February 18, 2019   //   International Tax   //   By PKF International


The interest expense limitation rules were modified by the Tax Cuts and Jobs Act (TCJA) in December 2017. On 26 November 2018, the Internal Revenue Service (IRS) released proposed regulations and related guidance.

For multinational companies, it is important to know that the proposed regulations clarify that the changes to the interest expense limitation rules apply to controlled foreign corporations (CFCs) in the same manner they
apply to a domestic C corporation. For instance, the new interest limitation rules have to be used when computing subpart F income to be included in the taxable income of the parent company. However, the proposed regulations allude to certain cases where the application of the new interest limitation rules can be modified.

The Treasury Department and the IRS continue to study whether additional modifications to the application should be provided. This could include situations where a CFC is exempt from the application of the new interest limitation rules.

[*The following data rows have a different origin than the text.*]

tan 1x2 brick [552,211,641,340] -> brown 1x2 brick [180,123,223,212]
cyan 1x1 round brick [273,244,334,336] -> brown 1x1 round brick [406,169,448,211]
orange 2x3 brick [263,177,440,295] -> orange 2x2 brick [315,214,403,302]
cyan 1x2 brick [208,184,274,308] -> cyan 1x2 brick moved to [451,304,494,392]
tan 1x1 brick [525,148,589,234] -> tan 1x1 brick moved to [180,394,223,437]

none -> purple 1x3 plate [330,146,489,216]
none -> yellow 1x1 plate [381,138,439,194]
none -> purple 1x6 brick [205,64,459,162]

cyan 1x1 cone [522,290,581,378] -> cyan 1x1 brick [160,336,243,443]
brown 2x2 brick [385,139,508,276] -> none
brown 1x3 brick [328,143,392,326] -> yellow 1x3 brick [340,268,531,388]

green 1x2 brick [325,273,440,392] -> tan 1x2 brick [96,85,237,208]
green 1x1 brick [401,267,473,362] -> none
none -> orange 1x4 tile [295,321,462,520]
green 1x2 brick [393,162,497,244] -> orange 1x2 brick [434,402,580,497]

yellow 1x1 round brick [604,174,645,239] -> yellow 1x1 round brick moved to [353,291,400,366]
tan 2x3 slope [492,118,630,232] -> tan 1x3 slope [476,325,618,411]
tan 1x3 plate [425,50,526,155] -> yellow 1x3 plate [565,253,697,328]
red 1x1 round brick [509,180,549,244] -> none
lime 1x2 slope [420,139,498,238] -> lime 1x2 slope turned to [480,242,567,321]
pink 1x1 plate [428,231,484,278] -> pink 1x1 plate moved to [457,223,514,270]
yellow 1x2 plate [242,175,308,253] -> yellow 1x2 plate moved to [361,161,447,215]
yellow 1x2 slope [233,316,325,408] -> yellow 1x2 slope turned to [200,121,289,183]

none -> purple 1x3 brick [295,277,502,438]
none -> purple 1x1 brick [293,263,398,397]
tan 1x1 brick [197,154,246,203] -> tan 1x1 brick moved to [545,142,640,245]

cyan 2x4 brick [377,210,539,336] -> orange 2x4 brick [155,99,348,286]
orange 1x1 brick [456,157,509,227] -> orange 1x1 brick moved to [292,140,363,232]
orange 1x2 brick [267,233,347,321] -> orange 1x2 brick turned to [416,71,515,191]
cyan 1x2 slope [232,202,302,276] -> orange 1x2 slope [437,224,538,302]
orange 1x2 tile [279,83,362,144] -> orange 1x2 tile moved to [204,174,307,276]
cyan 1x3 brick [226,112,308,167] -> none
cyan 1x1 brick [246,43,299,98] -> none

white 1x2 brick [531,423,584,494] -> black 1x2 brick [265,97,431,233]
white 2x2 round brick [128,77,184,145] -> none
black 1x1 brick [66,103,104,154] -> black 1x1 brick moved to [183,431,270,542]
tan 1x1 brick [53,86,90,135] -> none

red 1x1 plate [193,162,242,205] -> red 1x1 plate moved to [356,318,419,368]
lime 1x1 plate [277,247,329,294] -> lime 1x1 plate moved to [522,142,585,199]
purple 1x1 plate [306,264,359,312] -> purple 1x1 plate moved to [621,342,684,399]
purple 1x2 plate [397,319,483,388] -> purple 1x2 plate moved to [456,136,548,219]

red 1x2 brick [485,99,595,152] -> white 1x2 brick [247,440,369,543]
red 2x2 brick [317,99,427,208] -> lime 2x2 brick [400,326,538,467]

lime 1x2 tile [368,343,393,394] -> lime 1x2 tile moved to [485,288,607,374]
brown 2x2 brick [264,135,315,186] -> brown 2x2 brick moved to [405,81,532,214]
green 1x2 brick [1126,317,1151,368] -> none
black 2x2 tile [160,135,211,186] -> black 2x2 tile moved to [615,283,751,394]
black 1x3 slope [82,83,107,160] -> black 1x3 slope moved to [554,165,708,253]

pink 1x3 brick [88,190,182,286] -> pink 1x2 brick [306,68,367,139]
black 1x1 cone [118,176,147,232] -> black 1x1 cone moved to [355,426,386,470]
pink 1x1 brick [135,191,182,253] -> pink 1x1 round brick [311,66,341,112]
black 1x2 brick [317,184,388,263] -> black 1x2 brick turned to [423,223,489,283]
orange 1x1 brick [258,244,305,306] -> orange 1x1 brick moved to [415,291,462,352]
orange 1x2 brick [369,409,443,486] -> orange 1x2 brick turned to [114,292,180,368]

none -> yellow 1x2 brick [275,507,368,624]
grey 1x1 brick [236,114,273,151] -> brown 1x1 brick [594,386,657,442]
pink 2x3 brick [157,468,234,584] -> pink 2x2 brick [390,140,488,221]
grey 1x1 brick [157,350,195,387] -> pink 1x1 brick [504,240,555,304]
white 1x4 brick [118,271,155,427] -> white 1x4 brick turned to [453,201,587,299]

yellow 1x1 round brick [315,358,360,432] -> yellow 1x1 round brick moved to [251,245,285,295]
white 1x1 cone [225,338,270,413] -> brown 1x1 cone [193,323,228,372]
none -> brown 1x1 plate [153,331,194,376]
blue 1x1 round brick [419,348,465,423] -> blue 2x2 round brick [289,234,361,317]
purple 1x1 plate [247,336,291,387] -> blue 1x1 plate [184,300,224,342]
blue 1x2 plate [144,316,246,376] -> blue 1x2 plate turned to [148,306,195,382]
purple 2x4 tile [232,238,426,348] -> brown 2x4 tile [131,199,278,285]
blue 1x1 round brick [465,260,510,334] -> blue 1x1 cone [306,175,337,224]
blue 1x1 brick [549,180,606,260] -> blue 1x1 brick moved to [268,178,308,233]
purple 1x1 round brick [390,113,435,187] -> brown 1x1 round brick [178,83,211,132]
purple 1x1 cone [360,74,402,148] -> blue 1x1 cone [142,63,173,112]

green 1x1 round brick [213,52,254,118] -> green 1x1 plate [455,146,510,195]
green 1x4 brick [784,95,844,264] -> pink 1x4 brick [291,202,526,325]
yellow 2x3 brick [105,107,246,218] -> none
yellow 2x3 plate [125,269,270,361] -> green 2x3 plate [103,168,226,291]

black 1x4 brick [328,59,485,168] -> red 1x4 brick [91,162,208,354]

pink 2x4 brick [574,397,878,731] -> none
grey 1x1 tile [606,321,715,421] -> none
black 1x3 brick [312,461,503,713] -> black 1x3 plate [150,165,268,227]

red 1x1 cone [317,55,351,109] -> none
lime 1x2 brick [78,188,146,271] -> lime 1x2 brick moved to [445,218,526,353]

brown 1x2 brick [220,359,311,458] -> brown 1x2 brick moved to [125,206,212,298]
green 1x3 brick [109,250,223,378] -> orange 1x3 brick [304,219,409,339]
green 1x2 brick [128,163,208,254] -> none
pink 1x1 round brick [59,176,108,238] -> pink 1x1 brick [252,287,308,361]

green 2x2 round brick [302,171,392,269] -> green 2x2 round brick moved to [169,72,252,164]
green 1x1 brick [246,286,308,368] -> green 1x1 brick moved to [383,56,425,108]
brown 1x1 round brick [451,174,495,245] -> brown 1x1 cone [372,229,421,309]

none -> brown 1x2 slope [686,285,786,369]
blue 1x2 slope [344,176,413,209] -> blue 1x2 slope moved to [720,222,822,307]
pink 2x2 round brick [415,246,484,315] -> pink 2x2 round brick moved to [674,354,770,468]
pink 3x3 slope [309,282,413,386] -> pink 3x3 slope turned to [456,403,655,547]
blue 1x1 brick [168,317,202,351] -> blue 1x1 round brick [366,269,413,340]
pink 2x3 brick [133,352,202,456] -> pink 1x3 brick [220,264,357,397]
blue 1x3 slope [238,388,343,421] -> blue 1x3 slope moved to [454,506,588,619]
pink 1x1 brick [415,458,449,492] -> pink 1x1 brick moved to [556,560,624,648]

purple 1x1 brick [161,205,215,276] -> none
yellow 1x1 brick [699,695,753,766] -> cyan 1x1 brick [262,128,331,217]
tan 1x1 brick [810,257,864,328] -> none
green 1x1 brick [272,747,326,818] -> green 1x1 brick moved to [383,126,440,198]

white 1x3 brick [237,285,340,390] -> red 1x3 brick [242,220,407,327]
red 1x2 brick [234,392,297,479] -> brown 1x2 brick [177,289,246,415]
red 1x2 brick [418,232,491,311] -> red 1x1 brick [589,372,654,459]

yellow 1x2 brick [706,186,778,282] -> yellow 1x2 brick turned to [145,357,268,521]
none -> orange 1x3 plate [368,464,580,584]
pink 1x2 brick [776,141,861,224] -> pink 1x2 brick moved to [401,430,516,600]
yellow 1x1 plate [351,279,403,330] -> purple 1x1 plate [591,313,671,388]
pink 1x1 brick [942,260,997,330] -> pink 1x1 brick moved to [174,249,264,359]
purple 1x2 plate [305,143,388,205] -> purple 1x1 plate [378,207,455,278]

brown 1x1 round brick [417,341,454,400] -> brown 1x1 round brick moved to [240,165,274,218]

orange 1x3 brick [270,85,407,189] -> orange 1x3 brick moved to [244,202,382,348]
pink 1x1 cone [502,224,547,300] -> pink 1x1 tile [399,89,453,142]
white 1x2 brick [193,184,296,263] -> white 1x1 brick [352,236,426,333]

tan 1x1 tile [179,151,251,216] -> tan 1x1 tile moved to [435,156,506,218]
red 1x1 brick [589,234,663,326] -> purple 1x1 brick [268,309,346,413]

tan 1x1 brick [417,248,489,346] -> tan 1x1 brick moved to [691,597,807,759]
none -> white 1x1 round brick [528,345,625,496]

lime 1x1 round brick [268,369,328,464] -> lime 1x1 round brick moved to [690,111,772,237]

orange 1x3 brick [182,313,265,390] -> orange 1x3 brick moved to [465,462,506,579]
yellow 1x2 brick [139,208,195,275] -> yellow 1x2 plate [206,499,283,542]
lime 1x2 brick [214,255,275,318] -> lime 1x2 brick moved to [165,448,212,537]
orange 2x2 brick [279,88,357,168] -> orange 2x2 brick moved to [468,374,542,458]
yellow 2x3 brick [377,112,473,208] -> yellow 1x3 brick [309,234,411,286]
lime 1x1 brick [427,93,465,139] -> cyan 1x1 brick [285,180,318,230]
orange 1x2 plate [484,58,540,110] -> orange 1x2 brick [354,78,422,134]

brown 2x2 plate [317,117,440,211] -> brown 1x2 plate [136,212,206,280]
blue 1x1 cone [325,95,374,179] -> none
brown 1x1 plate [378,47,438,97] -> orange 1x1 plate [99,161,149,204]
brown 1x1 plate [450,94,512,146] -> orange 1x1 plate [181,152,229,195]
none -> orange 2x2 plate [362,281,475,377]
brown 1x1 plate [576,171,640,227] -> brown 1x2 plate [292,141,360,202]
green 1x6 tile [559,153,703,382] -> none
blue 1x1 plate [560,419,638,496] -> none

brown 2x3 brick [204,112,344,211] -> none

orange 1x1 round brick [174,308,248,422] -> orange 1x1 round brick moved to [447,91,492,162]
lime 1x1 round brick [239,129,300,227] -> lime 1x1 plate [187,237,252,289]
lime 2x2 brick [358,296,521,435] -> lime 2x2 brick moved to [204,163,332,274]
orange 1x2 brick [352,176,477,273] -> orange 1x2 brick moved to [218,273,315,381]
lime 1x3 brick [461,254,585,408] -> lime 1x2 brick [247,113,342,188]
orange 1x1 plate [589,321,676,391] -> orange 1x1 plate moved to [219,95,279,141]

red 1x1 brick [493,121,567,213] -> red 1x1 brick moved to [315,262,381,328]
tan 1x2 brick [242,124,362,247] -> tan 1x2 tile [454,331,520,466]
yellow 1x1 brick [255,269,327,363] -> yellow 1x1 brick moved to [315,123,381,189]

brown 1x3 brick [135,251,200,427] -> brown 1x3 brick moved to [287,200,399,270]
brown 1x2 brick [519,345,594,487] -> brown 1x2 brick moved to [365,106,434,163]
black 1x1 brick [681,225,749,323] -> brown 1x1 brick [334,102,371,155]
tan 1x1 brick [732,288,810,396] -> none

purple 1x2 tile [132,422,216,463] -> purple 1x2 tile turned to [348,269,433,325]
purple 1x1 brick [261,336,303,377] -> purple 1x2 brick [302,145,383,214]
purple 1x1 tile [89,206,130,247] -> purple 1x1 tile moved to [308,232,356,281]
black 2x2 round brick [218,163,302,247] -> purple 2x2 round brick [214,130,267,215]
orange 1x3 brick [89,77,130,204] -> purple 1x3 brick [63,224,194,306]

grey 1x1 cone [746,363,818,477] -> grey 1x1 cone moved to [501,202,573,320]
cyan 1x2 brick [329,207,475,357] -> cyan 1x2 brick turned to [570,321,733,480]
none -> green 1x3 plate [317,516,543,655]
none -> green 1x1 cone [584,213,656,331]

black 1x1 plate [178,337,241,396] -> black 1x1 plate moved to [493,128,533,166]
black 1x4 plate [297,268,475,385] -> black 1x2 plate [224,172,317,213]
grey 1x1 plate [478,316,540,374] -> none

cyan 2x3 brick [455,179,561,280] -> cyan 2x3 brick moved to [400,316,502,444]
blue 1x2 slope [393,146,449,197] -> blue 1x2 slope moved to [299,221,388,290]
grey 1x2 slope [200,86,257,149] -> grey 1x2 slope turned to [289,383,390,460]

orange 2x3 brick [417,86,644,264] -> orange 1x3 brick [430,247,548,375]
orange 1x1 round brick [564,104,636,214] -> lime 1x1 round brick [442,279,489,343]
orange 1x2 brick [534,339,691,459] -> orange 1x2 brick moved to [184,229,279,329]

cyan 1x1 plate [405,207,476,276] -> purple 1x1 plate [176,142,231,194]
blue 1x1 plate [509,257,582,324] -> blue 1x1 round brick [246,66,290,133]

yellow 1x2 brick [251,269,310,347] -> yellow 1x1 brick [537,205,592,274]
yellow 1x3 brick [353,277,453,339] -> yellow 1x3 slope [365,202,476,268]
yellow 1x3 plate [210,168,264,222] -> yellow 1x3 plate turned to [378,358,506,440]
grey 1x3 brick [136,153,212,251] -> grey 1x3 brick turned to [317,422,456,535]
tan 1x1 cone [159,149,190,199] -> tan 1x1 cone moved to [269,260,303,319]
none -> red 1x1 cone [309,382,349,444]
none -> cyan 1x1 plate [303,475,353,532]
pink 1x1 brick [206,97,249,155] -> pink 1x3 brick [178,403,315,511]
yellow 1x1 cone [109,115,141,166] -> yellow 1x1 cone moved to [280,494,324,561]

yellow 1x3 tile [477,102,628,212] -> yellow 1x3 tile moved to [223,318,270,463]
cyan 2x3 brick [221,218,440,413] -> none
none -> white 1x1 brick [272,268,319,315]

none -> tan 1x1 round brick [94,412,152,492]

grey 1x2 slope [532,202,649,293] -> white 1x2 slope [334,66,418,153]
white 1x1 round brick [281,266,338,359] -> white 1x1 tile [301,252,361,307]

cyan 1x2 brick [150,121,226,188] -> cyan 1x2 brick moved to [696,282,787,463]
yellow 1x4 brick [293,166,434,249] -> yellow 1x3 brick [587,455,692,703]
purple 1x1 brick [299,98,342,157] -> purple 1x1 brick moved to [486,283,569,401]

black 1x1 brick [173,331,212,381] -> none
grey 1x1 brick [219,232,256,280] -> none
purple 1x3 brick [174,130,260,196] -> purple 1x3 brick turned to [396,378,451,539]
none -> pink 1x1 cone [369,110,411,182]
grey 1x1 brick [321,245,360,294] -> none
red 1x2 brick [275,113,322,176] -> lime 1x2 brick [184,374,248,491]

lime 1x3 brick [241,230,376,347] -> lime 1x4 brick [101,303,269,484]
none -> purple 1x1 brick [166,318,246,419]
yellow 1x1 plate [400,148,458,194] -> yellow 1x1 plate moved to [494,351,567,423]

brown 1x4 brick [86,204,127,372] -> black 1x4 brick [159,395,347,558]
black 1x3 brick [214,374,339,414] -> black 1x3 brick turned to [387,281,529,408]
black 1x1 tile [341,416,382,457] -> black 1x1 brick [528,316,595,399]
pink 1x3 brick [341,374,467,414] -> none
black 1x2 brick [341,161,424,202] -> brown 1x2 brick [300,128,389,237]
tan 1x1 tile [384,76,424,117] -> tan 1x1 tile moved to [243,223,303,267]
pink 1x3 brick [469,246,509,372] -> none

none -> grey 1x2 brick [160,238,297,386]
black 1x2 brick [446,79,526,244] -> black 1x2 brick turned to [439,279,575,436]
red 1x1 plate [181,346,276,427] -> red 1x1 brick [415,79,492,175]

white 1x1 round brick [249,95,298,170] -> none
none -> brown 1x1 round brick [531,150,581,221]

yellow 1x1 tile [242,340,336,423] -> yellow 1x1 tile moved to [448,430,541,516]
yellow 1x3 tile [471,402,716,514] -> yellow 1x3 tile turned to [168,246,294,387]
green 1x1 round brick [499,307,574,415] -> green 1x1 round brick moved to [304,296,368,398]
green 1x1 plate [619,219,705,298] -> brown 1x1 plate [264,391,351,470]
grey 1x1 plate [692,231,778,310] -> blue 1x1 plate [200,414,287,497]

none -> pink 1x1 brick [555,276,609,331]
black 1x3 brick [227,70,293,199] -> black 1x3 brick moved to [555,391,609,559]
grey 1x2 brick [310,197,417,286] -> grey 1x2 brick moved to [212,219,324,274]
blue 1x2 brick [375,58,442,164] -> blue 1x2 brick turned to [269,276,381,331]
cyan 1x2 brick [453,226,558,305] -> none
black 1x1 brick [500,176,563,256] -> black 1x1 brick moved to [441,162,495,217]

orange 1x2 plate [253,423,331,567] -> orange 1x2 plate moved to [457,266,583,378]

Taxpayers should look out for the publication of the Treasury decision adopting the proposed regulations as final in the Federal Register as the regulations are applicable to tax years ending after the date of the publication. However, taxpayers and their related parties may apply the proposed regulations to tax years ending after 31 December 2017 under certain conditions. Consequently, the proposed regulations would not be retroactive to the date that the TCJA was enacted.